Future Archeology – Technology
2019-04-27

Past, present, and future. These three nouns summarized on the timeline divide time and space into three major sectors. Through investigation, excavation, and research, people have analyzed accurately unearthed ancient relics and then have concatenated them into a logical history. Thus, it is quite a commonly shared view that we learn about what our present time means by knowing the past.
This exhibition "Here is Now" is curated under the theme of “ futuristic archaeology.” Our standpoint is taken into an invisible future. Specifically, through two artists' fossil-like works which recall "technology" representing our present time, we explore various aspects of our culture, identity, and even the state of our mind, affected by “technology”, such as loneliness and anxiety. Buried in the depths of two thousand years, these "contemporary" artworks were created from various familiar daily objects, with our reality and imagination, and the past and the future combined together. We then “excavate” them with our eyes and our own imagination, which will trigger critical reflections on our concepts of time, space, reality, and authenticity, facing the scenes that the present in which we are living becomes the history and the future becomes just the mirror of the present. 

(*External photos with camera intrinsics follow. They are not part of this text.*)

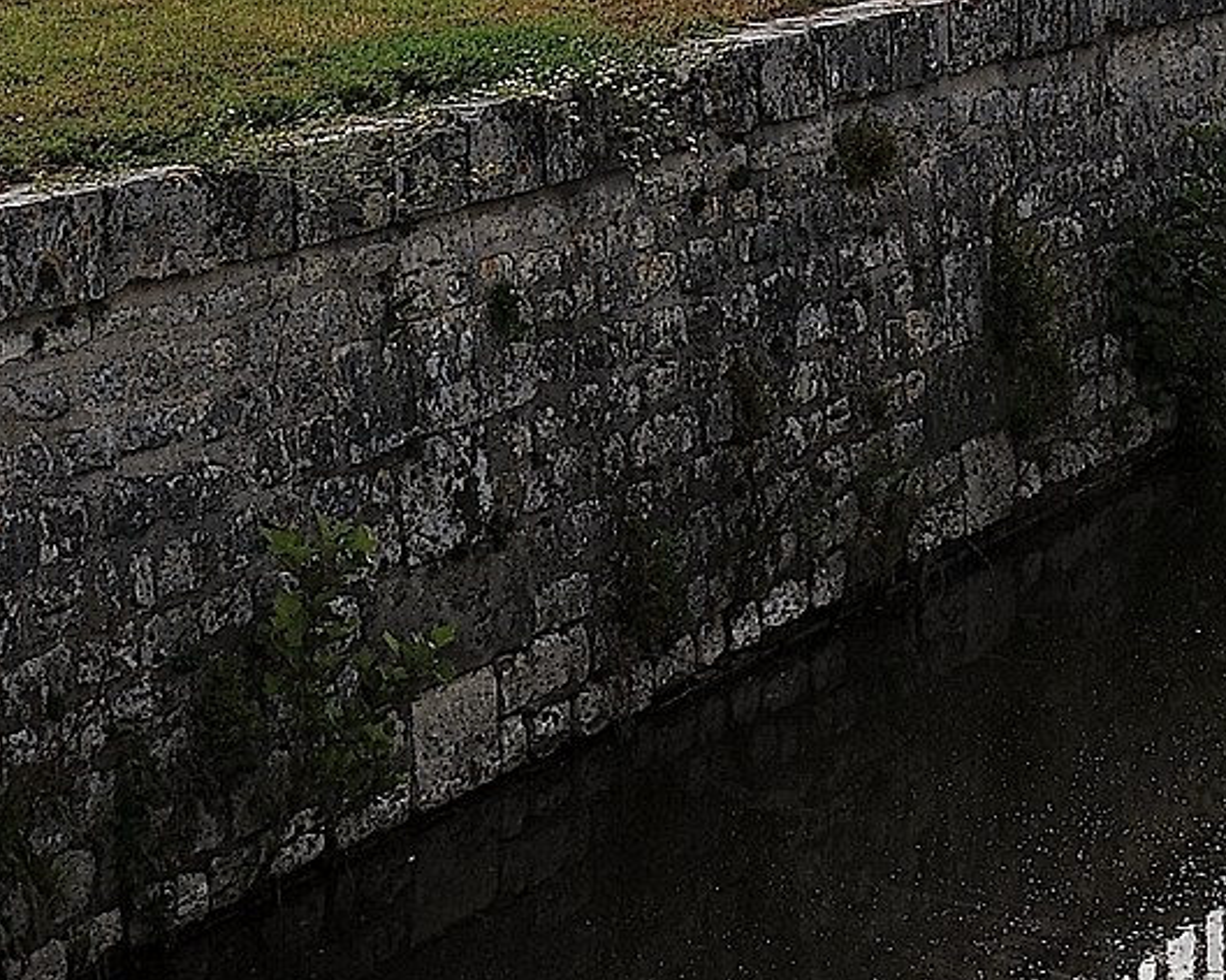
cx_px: 498
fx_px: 4789
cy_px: -795
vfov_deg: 10.9
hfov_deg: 14.6
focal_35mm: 132
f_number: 11
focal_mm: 31
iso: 200
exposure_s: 1/500
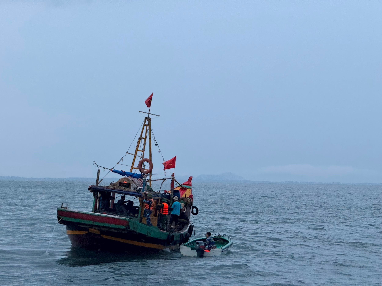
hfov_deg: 16.4
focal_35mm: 120
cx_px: 191
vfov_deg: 12.3
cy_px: 143
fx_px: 1324
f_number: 2.8
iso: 250
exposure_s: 1/60
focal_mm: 15.66
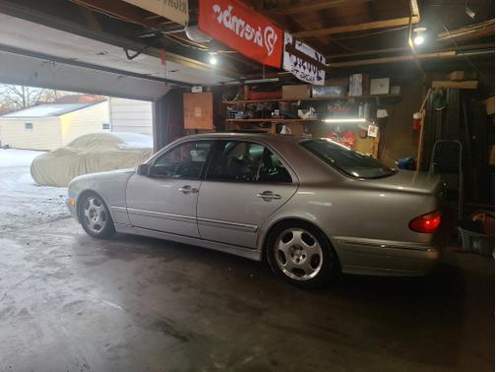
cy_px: 186
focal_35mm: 23
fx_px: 330
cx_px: 248
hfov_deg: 73.9
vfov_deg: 58.9
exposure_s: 1/120
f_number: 1.8
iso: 50
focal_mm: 5.54
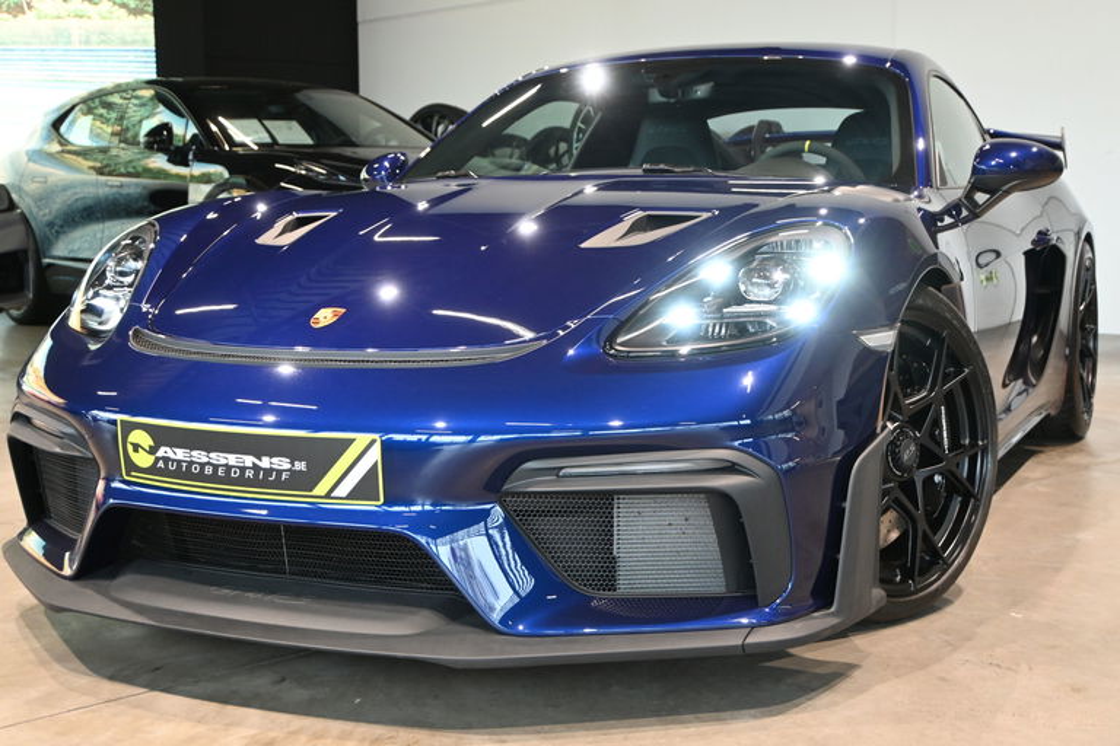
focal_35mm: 46
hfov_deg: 43.0
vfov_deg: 29.4
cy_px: 373
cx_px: 560
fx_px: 1423
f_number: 4.8
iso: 1600
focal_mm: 30.5
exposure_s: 1/125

Toshiyuki SHIBAKAWA born in Japan in 1966 and Wei-Zheng TU born in Taiwan in 1969. These two artists who grew up in the same generation but in a different culture have something in common: both have been energetically creating artworks in the motif of the imitation of archaeological remains. This exhibition attempts to have them vie with each other in their respective expressions of art created from their imaginary world views, objects and current concepts presented in the artworks.